Huyghe was born in Paris in 1962. His work has taken many forms - pamphlets, public interventions, film, video, photography - suitable to his interest in public space, architecture and last but not least, the movie industry. These reveal him to be something of a progeny of the Situationist Internationale, a pan European artistic movement that dates from 1957 to 1972. Like them, Huyghe’s primary interest is the spectacle - an image or event that mediates human relations. The works for which he first gained attention were a series of illegally executed billboards featuring images taken at the site of the billboard’s location. Decidedly anti-spectacular, these images stood in direct contrast to the false promise of advertising. Huyghe’s most ambitious works deconstruct narrative cinematic conventions. By scrutinizing conditions under which comedy, romance, drama, horror, action and tragedy are constructed, Huyghe exposes the ways in which culture is handled as a discreet material substance subject to the regulation and manipulation of an industry. In works such as Dubbing, in which Huyghe documents the dubbing of the horror film Poltergeist, and Blanche-Neige Lucie, where he conducts an interview with Lucie Dolene, the French Snow White who successfully sued Disney to win back the rights to her voice, Huyghe submits film to a reflection upon its treatment of content as simply another product.

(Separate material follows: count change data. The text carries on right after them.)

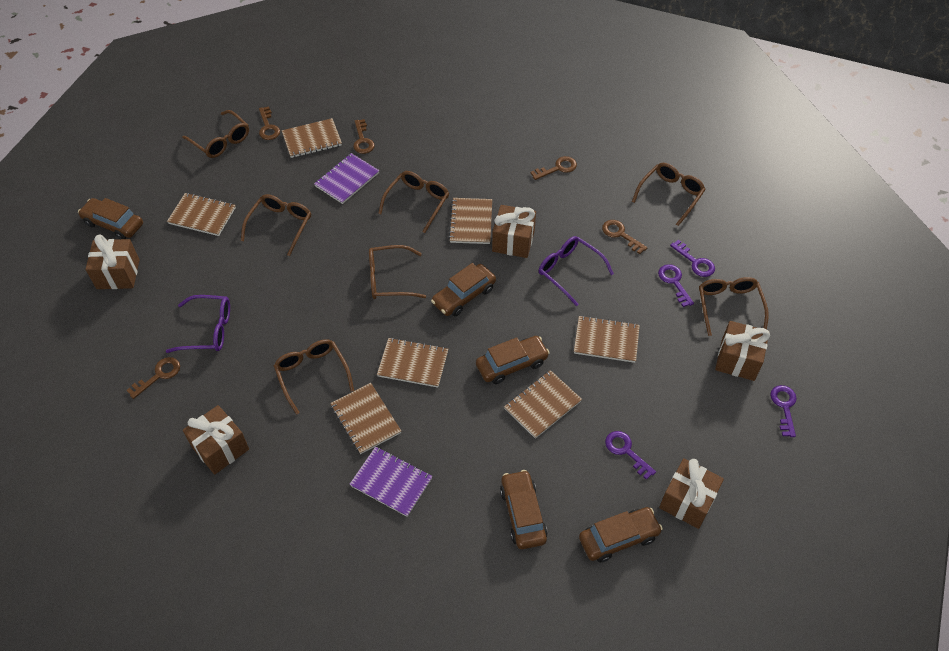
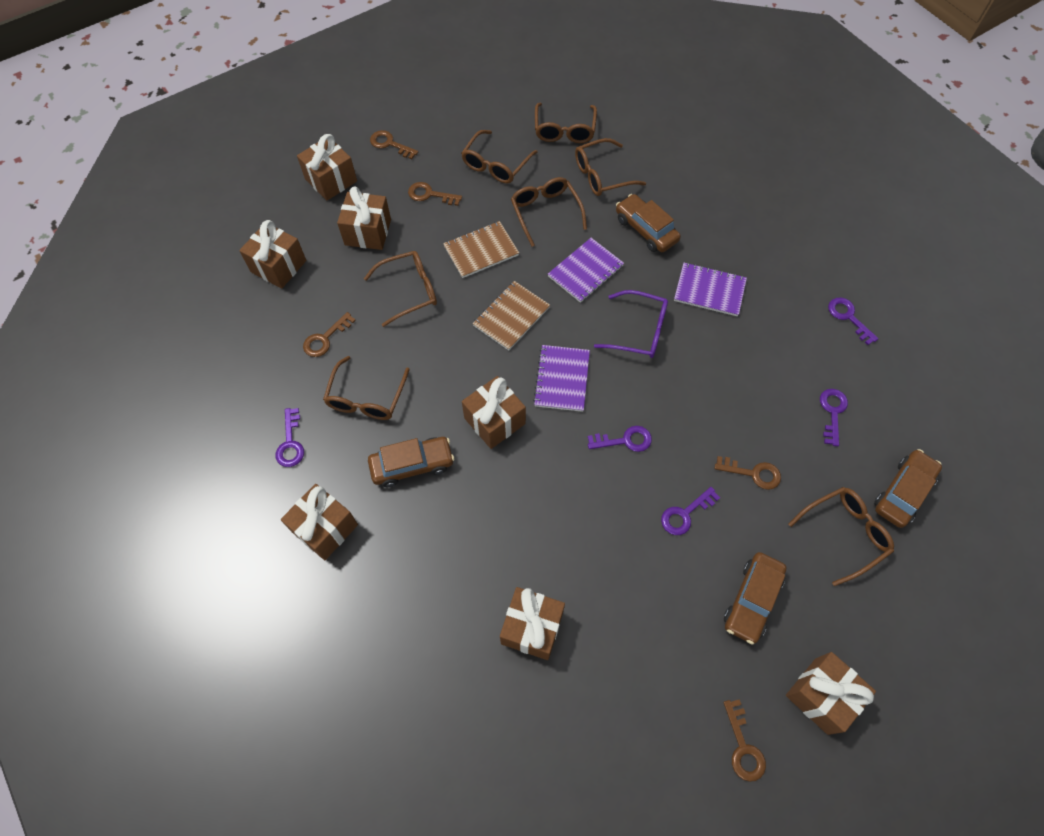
brown car: [78,198,143,239] [431,263,496,316] [476,336,550,384] [500,470,548,549] [579,507,663,562] = 5 -> [368,437,454,487] [616,194,681,252] [724,552,787,645] [874,449,942,528] = 4
brown gift: [86,234,140,289] [183,405,249,475] [492,205,536,258] [659,458,724,529] [715,321,770,381] = 5 -> [239,220,306,289] [281,484,358,560] [297,134,357,201] [337,186,391,250] [462,376,526,449] [500,587,565,660] [786,652,876,735] = 7
brown notebook: [167,193,236,236] [282,118,342,158] [330,383,401,454] [377,338,448,388] [449,198,492,244] [504,370,582,439] [574,316,640,363] = 7 -> [443,221,519,278] [473,281,550,350] = 2
purple glasses: [166,295,230,353] [539,236,614,306] = 2 -> [594,290,668,358] = 1
purple key: [605,431,656,480] [658,264,694,307] [670,240,715,277] [770,385,797,437] = 4 -> [275,408,304,467] [588,426,652,452] [661,487,720,535] [820,389,848,447] [828,297,879,345] = 5
purple notebook: [314,153,379,204] [349,447,433,517] = 2 -> [533,345,590,412] [548,238,624,303] [674,263,747,316] = 3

The Third Memory belongs to Huyghe’s recent video works (Sleeptalking with John Giorno and L’ellipse with Bruno Ganz both from 1998) in which a film is supplemented with the memories of its aged, principal character. Commenting on the history of cinema, Guy Debord, author of Society of the Spectacle and the figure most closely associated with the Situationists, stated that cinema could have been any number of things, “historical examination, theory, essay, memories.” Huyghe obviously has all of these in mind. The historical context surrounding the Wojtowicz fiasco, however, lends The Third Memory a socio-political significance outside the history of cinema. Lumet’s film rightfully portrayed Wojtowicz as the quintessential 1970s anti-hero, a cross between a character in Lou Reed’s song Walk On The Wild Side and a member of the Symbionese Liberation Army. Wojtowicz’s robbery attempt was an event tailored to a mass media whose appetite for sensationalism had been fed by several assassinations, the Vietnam War and the Civil Rights Movement. With the 1970 documentary of the Loud family as a seminal precedent, the media had constructed an audience eager to watch lives disintegrate over real time. In this respect, both Wojtowicz and the audience were well aware of their respective and mutually supportive roles in crafting the spectacle. The event was a conscious acknowledgment of human tragedy as fodder for entertainment. For a more recent example one could look to the O.J. Simpson car chase. At a moment when the vulgar use of real-life footage, dramatizations, and the talk show confessional blur the boundary between fact and fiction, between documentary and entertainment, all in an effort to narrate human drama, it is obvious “Who Wants To Be A Millionaire.” It is those behind the camera as well as those before the camera, those who are striving and those who are actually succeeding.